[[ TASK INPUT open ]]

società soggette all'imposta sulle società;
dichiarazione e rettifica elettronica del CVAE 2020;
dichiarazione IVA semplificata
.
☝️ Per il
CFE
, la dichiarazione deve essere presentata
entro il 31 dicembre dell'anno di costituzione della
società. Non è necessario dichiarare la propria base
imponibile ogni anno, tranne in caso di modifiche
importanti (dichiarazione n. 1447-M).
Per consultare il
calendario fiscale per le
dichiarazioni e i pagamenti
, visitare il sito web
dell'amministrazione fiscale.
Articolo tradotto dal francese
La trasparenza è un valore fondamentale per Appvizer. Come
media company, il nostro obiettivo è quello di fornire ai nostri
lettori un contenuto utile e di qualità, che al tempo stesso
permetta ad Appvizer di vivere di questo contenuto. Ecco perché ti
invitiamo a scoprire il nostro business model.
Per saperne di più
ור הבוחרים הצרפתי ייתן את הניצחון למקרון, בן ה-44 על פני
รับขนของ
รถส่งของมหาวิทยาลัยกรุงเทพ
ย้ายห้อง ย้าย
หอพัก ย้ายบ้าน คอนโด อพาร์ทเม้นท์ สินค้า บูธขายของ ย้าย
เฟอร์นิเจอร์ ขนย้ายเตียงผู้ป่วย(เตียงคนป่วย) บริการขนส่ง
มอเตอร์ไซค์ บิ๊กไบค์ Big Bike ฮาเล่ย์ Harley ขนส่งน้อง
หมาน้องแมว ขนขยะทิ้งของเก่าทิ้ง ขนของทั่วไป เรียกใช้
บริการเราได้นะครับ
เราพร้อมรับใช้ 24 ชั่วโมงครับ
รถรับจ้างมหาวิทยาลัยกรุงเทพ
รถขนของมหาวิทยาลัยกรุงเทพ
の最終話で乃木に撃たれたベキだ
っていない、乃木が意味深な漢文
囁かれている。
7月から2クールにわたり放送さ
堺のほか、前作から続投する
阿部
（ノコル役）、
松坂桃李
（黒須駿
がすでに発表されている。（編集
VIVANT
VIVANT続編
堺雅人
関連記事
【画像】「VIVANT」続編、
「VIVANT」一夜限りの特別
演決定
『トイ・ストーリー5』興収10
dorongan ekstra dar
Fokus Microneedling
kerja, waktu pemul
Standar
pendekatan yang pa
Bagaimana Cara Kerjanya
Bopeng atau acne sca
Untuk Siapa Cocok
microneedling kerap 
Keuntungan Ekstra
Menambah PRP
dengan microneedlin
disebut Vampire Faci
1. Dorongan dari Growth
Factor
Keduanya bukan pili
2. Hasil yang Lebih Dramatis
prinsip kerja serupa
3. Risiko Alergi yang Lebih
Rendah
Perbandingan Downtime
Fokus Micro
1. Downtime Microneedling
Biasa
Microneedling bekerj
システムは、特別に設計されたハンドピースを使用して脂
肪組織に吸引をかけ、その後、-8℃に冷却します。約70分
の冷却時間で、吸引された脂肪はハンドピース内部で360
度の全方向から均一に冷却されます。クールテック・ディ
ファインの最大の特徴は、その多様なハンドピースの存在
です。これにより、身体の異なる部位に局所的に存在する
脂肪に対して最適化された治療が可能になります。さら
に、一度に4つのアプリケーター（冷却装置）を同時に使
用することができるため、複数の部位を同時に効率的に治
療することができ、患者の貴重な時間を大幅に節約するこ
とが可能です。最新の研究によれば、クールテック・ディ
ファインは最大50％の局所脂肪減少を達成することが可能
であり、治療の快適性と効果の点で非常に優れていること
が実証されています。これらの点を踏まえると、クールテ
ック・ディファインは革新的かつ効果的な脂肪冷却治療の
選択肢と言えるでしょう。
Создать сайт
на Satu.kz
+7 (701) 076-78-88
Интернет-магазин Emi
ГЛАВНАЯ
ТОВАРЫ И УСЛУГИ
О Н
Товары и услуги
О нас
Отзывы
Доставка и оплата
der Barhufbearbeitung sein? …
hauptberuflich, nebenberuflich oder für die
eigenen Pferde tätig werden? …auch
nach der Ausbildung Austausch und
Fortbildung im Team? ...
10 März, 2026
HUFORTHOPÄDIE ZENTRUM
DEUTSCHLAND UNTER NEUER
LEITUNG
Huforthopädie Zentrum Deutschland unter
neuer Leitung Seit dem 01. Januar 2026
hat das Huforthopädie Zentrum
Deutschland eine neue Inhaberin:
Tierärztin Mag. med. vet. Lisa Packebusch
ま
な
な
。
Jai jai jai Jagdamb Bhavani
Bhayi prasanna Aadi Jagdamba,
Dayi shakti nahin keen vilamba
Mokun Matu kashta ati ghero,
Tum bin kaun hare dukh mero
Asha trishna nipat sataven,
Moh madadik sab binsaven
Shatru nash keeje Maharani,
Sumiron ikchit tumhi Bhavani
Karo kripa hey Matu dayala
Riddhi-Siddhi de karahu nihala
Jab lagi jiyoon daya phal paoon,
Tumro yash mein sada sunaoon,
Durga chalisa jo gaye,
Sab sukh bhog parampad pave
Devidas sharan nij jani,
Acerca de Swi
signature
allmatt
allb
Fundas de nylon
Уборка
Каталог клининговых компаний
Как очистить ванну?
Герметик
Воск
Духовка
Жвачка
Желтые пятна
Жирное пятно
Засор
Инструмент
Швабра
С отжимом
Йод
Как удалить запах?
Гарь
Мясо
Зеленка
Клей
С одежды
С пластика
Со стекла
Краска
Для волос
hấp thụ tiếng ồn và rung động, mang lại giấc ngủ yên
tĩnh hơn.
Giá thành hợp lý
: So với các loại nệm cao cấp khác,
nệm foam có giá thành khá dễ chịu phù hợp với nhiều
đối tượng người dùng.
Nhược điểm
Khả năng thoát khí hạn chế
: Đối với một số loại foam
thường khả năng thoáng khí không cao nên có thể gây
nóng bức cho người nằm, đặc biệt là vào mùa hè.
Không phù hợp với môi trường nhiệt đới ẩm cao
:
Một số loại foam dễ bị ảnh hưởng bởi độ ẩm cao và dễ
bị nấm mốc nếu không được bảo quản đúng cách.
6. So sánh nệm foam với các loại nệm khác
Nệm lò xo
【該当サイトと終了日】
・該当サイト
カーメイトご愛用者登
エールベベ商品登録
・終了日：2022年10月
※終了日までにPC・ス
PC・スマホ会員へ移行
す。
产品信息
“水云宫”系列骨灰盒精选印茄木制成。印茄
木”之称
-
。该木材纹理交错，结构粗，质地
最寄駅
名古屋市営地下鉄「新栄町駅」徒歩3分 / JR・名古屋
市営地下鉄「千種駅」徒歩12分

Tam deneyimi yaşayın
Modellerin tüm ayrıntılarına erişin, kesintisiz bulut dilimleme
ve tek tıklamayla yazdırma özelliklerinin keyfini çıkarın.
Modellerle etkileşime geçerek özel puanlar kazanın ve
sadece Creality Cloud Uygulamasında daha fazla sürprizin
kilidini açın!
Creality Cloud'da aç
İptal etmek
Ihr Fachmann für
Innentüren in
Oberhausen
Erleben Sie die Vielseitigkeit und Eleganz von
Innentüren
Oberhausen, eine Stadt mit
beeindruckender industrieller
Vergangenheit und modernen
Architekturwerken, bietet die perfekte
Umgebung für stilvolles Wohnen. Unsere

[[ TASK INPUT closed ]]

* **ACTIVITY**
Show every line from the entries above in which the word "Oberhausen" appears.

* **YOUR RESPONSE**
Oberhausen
Oberhausen, eine Stadt mit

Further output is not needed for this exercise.